In a homestay, your host family cleans your room and washes your laundry for you once a week. My family was super nice about washing my laundry on whatever day I asked, but you have to plan ahead. Most apartments in Barcelona don’t have dryers, so you have to wash your clothes a day before you need them to give them a chance to dry.

It was a little bit of a struggle going from having a whole house of my own in the U.S. to sharing a living space with a whole family. When I’m at home back in the States, I usually spend my time in the living room. But in my homestay, I usually preferred to stay in my room when relaxing.
I enjoyed staying with a host family for all the reasons I thought I would. It was helpful to have someone there to keep an eye on me and help guide me when I felt a little lost. My host mom encouraged me when I was extremely homesick, and she took care of me when I had a stomach bug. They were always willing to answer any questions I had, whether about things I had seen throughout the day, phrases I was unfamiliar with, or questions about Spanish life.

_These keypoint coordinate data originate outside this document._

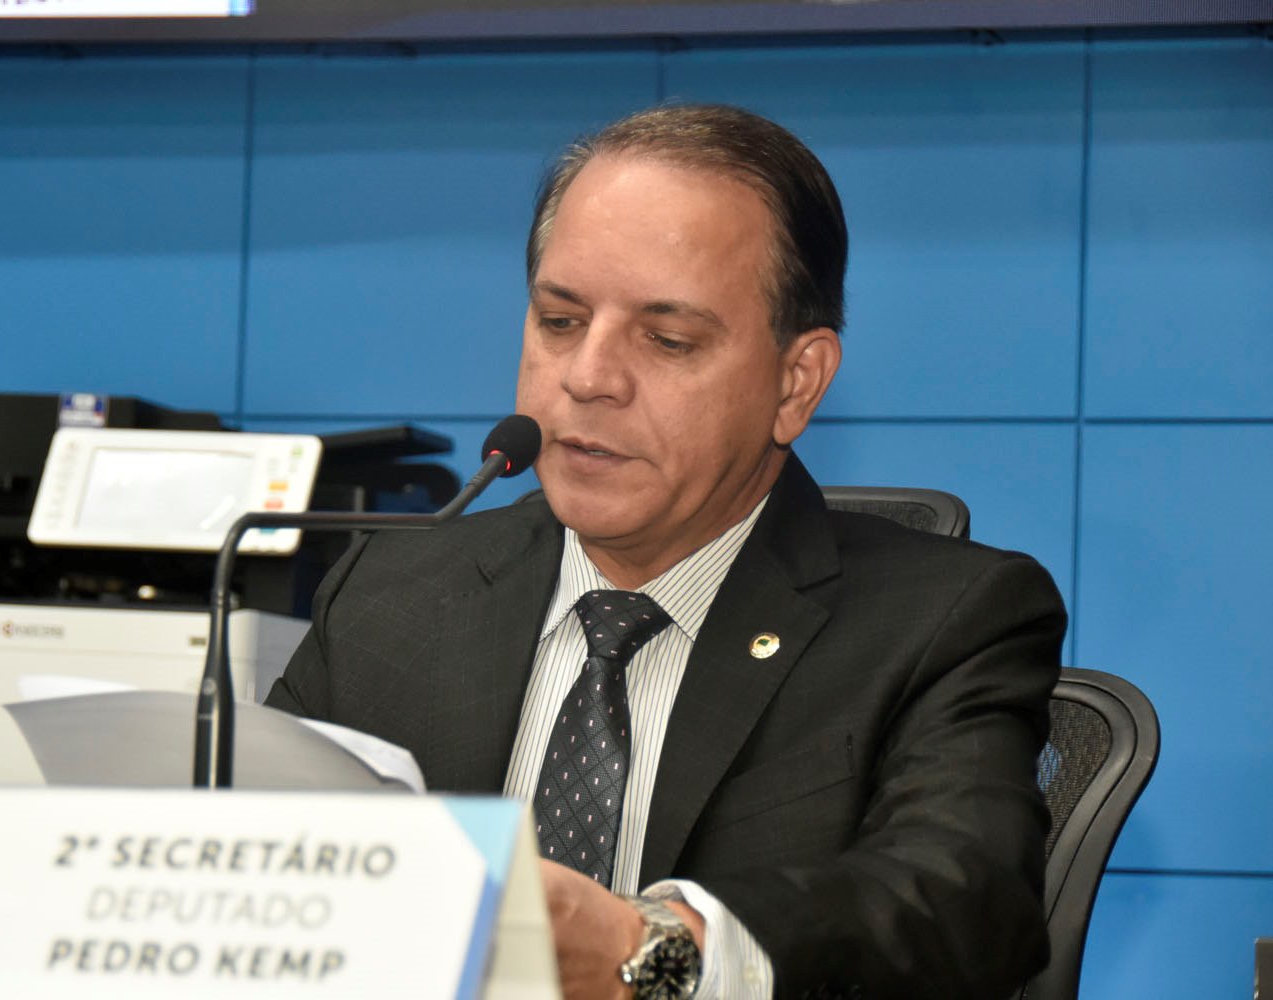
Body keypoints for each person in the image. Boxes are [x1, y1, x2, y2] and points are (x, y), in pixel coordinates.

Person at [267, 104, 1065, 999]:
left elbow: (963, 901)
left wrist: (651, 950)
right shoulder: (391, 592)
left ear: (795, 383)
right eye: (559, 321)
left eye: (668, 339)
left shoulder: (943, 623)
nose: (588, 377)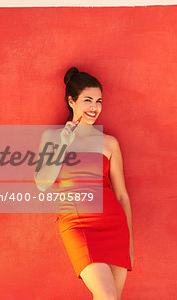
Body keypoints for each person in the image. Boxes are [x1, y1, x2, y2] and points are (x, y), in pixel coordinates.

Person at [34, 67, 134, 300]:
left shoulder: (109, 143)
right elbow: (42, 182)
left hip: (114, 226)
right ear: (72, 101)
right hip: (78, 224)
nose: (94, 107)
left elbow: (122, 196)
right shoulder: (52, 137)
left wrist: (129, 240)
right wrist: (63, 145)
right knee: (108, 296)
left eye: (98, 101)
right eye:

If I could do it all over again, I would still choose a homestay, hands down. I have many friends who stayed in student housing (apartments), and while we all had an amazing time, our experiences were quite different. If I could have done anything differently, I would have prepared myself more for how different living with a host family is from living on my own. If I would have been prepared for some of the differences I experienced, I don’t think I would have been as overwhelmed during the transition.